Bailando al borde del precipicio by Caroline Moorehead

Bailando al borde del precipicio by Caroline Moorehead

autor:Caroline Moorehead
La lengua: eng
Format: epub
editor: Turner
publicado: 2009-11-15T00:00:00+00:00


XI

HORDAS DE FRANCESES VAGABUNDOS

Su barco zarpó de Calais rumbo a Dover a las once en punto de la noche. Aunque apenas soplaba una brisa del sudeste y no había nubes en el cielo, Frédéric se metió enseguida en su litera, vencido por su habitual mareo. Lucie subió a cubierta y se sentó sobre la puerta de una escotilla, sosteniendo a Charlotte sobre sus rodillas. Un joven sentado a su lado le ofreció su hombro para que se reclinara; era el hijo del editor del Edinburgh Review, a quien había conocido en Boston. Pasaron la noche hablando sobre Estados Unidos; ella le confesó que si resultaba imposible regresar pronto a Francia, su plan –su deseo– era volver a la granja de Troy. En el pálido amanecer de un septiembre inglés, Lucie vislumbró por primera vez los acantilados de Dover.

En 1797 los ingleses 1 ya se habían acostumbrado a los visitantes franceses, pocos de los cuales se habían aventurado, como Lucie y Frédéric, a regresar precipitadamente a Francia después del Terror. Desde el verano de 1789 habían estado llegando a las costas del sur fugitivos de la Revolución, en oleadas que se incrementaban tras los incidentes de violencia y en cada nueva ley represiva contra la Iglesia y la nobleza de Francia. Uno de los primeros en venir fue el príncipe de Condé, quien trajo consigo a veintiocho sirvientes; después llegaron soldados, huyendo de la anarquía en el ejército, clérigos “refractarios” que se negaban a renunciar a sus votos con el papa, aristócratas de la lista de “sospechosos”, y los fabricantes de pelucas, chefs, valets y cocheros que los servían. Algunos no tenían claro si estaban traicionando al rey al abandonarlo a su suerte, o si había sido la debilidad del rey lo que los había llevado al exilio. “La patrie se vuelve una palabra 2 sin sentido –observó el conde de Antraigues–, cuando ha perdido sus leyes, sus tradiciones, sus costumbres […] Francia para mí no es más que un cadáver, y lo que amamos de los muertos es su recuerdo”.

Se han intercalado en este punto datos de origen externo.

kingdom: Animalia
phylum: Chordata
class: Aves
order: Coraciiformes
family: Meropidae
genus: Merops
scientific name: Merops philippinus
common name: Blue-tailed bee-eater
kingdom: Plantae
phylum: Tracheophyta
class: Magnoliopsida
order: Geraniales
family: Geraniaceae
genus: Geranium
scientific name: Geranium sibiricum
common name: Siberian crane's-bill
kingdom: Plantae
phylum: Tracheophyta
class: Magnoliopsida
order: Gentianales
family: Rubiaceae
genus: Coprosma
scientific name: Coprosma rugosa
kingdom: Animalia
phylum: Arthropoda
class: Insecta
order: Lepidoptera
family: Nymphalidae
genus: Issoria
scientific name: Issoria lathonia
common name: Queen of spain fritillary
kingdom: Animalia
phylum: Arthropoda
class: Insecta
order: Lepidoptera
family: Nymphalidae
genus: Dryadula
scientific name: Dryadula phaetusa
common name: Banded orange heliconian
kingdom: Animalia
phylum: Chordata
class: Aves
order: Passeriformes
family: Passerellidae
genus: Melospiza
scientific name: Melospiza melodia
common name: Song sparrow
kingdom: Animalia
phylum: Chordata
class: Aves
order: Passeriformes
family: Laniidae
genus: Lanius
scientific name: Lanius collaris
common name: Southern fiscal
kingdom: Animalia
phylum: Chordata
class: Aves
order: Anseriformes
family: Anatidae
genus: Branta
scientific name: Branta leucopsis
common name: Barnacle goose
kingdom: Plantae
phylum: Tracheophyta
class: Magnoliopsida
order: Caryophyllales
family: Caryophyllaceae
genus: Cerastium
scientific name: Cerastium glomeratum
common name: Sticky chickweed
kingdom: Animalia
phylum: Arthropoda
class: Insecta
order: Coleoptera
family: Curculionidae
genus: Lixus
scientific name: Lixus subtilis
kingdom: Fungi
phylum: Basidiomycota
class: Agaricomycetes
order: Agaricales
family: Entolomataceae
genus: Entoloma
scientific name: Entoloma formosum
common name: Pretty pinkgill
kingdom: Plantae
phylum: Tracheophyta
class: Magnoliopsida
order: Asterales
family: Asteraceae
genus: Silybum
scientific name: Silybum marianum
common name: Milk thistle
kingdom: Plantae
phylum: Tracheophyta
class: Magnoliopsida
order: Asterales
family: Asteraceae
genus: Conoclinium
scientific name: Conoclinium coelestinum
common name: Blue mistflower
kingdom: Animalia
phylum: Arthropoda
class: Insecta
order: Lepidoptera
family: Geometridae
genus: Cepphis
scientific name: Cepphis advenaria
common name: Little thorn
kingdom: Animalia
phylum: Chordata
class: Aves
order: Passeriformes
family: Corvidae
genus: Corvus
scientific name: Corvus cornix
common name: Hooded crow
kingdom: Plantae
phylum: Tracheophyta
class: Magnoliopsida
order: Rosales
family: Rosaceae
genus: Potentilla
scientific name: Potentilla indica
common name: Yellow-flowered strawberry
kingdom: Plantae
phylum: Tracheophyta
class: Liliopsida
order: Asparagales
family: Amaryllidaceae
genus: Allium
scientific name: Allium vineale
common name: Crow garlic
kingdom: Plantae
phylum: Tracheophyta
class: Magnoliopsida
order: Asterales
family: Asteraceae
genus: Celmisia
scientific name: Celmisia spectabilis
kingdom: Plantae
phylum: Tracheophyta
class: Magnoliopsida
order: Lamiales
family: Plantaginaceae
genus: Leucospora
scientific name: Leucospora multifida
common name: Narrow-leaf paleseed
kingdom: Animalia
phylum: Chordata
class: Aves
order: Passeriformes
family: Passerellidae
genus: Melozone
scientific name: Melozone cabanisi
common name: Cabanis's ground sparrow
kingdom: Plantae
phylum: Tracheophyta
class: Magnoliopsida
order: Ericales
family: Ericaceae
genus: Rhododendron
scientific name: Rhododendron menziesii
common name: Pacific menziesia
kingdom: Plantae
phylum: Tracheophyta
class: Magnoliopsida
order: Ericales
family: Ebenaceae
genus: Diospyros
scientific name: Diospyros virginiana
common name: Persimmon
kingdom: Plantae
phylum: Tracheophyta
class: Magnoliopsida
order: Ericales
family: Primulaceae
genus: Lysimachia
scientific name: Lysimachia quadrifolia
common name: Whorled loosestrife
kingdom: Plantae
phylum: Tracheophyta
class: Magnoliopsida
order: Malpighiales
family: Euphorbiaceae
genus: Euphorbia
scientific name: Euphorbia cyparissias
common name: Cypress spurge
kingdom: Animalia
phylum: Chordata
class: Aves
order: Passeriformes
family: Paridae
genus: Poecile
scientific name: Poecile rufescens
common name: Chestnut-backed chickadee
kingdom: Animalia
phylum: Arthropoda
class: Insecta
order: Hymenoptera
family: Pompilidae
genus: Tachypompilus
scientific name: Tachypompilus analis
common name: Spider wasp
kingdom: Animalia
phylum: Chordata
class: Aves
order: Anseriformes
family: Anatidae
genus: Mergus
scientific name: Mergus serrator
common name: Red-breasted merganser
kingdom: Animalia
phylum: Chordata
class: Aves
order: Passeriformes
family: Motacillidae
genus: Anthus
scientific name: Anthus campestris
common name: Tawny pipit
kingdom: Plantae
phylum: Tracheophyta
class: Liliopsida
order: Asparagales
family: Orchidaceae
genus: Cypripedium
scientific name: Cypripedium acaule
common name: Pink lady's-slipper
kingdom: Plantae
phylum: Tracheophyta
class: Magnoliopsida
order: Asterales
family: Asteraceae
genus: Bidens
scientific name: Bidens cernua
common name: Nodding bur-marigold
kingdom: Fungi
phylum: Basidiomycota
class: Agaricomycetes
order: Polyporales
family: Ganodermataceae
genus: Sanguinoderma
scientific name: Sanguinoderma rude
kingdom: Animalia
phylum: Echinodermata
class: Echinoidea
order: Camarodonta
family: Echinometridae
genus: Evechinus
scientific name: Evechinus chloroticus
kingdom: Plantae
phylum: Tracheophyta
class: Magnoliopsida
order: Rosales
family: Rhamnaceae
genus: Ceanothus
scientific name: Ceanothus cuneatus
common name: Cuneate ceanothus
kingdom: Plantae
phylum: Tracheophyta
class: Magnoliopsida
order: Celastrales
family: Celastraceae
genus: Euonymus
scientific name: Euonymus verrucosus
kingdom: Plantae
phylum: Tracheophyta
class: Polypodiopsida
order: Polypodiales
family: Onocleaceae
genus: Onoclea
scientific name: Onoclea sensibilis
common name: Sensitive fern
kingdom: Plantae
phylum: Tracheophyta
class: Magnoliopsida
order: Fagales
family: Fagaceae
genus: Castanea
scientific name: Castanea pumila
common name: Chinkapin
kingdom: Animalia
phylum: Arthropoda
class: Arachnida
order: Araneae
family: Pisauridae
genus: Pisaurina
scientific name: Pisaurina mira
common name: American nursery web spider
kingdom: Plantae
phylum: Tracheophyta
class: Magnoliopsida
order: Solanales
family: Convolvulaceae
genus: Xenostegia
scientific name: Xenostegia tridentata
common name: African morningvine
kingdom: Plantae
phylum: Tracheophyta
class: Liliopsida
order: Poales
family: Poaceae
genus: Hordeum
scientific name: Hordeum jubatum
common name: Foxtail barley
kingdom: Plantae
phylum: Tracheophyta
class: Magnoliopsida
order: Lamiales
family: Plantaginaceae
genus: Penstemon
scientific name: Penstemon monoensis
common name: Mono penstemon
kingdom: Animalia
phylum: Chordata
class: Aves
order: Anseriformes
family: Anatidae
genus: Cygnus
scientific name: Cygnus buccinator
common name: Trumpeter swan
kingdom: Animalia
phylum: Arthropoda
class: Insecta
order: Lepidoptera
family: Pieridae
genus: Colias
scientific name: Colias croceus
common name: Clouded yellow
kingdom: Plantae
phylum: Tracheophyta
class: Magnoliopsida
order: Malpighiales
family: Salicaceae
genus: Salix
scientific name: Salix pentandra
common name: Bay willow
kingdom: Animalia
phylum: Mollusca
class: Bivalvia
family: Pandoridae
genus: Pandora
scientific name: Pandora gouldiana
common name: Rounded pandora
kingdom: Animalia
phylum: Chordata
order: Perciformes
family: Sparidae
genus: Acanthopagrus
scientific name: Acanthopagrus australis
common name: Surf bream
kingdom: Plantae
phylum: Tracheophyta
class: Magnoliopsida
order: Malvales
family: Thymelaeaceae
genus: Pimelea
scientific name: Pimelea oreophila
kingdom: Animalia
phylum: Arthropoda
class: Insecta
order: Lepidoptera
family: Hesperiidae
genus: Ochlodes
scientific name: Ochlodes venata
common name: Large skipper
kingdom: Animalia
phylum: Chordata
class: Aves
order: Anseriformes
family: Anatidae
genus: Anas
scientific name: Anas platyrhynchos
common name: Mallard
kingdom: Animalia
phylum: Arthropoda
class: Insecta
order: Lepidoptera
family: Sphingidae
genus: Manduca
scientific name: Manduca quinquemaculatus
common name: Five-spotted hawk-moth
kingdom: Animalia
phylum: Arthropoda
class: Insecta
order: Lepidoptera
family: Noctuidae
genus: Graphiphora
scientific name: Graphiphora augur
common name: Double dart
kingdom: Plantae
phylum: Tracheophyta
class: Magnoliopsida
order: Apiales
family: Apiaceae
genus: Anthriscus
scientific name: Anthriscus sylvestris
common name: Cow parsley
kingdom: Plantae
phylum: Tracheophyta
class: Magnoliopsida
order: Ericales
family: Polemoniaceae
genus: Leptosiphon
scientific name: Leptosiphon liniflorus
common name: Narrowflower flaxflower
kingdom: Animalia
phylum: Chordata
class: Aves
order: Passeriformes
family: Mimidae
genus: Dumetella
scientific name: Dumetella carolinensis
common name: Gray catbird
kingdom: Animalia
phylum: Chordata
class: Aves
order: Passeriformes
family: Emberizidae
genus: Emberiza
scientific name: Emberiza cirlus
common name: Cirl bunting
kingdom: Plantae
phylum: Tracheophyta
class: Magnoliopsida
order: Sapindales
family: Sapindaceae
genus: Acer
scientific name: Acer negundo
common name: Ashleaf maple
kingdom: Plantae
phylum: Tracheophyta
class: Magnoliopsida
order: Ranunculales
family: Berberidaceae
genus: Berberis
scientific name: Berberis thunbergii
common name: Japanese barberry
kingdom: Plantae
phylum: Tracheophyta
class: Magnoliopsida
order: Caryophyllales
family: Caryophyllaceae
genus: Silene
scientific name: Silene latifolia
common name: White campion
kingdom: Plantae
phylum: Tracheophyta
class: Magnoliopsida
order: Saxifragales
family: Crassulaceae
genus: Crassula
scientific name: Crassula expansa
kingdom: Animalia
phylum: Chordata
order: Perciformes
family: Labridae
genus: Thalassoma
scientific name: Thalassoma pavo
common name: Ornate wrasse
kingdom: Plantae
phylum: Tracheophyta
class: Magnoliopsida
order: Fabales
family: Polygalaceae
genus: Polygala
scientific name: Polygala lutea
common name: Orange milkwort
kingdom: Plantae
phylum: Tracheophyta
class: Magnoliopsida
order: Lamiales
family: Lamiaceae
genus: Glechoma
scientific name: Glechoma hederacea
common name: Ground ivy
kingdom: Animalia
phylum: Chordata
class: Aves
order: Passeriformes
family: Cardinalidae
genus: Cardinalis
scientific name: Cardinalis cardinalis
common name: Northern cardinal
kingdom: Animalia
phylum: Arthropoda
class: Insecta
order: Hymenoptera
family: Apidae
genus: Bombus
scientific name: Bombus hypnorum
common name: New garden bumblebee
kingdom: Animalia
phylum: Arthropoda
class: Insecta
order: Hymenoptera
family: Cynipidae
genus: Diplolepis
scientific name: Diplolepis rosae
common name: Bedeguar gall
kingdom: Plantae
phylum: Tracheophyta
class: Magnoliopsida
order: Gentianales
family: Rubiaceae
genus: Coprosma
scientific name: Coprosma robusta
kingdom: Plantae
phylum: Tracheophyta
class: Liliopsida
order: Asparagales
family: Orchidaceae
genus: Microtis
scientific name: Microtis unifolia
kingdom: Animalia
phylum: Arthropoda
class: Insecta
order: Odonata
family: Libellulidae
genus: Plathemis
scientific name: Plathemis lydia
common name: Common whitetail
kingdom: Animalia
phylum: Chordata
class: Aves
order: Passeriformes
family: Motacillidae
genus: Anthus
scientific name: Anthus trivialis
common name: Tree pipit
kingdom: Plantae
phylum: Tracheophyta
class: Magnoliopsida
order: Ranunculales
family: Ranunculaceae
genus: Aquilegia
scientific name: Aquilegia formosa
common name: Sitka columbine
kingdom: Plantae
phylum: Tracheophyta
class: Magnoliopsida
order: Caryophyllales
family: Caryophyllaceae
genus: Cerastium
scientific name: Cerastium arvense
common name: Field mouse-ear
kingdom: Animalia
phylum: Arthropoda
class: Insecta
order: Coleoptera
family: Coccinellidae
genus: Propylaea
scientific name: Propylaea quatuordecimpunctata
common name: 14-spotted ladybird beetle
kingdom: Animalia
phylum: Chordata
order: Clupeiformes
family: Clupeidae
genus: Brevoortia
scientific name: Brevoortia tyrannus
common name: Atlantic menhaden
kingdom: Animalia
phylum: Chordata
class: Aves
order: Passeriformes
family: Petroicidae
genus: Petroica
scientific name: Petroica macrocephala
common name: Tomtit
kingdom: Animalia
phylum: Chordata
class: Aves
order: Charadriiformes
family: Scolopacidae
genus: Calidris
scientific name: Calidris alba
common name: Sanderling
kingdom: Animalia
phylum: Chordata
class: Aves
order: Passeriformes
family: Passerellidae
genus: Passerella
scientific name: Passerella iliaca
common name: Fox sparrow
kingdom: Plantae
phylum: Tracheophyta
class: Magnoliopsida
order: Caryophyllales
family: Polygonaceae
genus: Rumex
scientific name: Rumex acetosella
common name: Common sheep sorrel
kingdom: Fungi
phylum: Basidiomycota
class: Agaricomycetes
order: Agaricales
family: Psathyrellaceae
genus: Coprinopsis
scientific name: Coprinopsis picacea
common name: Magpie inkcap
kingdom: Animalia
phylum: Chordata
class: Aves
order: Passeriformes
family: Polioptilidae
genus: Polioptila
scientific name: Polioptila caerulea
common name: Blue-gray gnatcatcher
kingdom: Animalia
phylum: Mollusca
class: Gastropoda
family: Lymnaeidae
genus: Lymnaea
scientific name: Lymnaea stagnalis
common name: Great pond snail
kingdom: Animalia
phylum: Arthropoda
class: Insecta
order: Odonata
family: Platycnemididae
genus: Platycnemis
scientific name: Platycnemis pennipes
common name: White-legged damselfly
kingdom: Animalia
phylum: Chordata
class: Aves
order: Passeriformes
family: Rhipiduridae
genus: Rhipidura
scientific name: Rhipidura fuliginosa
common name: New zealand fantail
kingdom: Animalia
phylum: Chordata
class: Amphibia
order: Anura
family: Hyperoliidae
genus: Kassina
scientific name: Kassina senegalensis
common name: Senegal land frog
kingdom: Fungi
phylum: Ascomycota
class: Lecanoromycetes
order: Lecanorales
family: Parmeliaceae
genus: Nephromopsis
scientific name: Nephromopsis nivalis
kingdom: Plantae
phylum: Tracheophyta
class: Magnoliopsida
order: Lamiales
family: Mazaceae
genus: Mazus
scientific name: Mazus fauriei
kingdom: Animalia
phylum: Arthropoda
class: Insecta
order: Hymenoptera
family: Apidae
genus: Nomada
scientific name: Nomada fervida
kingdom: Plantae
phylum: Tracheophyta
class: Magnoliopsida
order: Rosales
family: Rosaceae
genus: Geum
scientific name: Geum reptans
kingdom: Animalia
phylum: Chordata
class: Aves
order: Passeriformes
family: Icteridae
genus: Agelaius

Llegaron solos o en grupos, entre ellos congregaciones enteras de monjes y conventos de monjas, soldados, clérigos y sirvientes, unos con dinero en maletas y acompañados por su séquito, otros desposeídos, desaliñados y disfrazados de mujeres o de marineros. Cuando un grupo de treinta y siete monjas de un convento de Montargin fueron desembarcadas en la playa de Shoreham, espectadores curiosos se reunieron para echar un vistazo a las “vírgenes fugitivas”. Por lo general, los recién llegados eran recibidos con amabilidad y generosidad. Aunque no era probable que “contribuyesen mucho a nuestra diversión”, dijo Gibbon, aquellas personas merecían compasión y respeto.

Si bien en 1797 Francia se hallaba 3 nuevamente en guerra con Inglaterra, por tercera vez en cuarenta años, los franceses y los ingleses estaban inextricablemente ligados, se intercambiaban sus modas y sus artesanos, leían a los mismos filósofos de la Ilustración, y compartían las nociones de bon ton y buen gusto. Cuando, antes de la Revolución, la aristocracia inglesa visitaba París, se mezclaba naturalmente con los habitantes del barrio de Saint-Germain.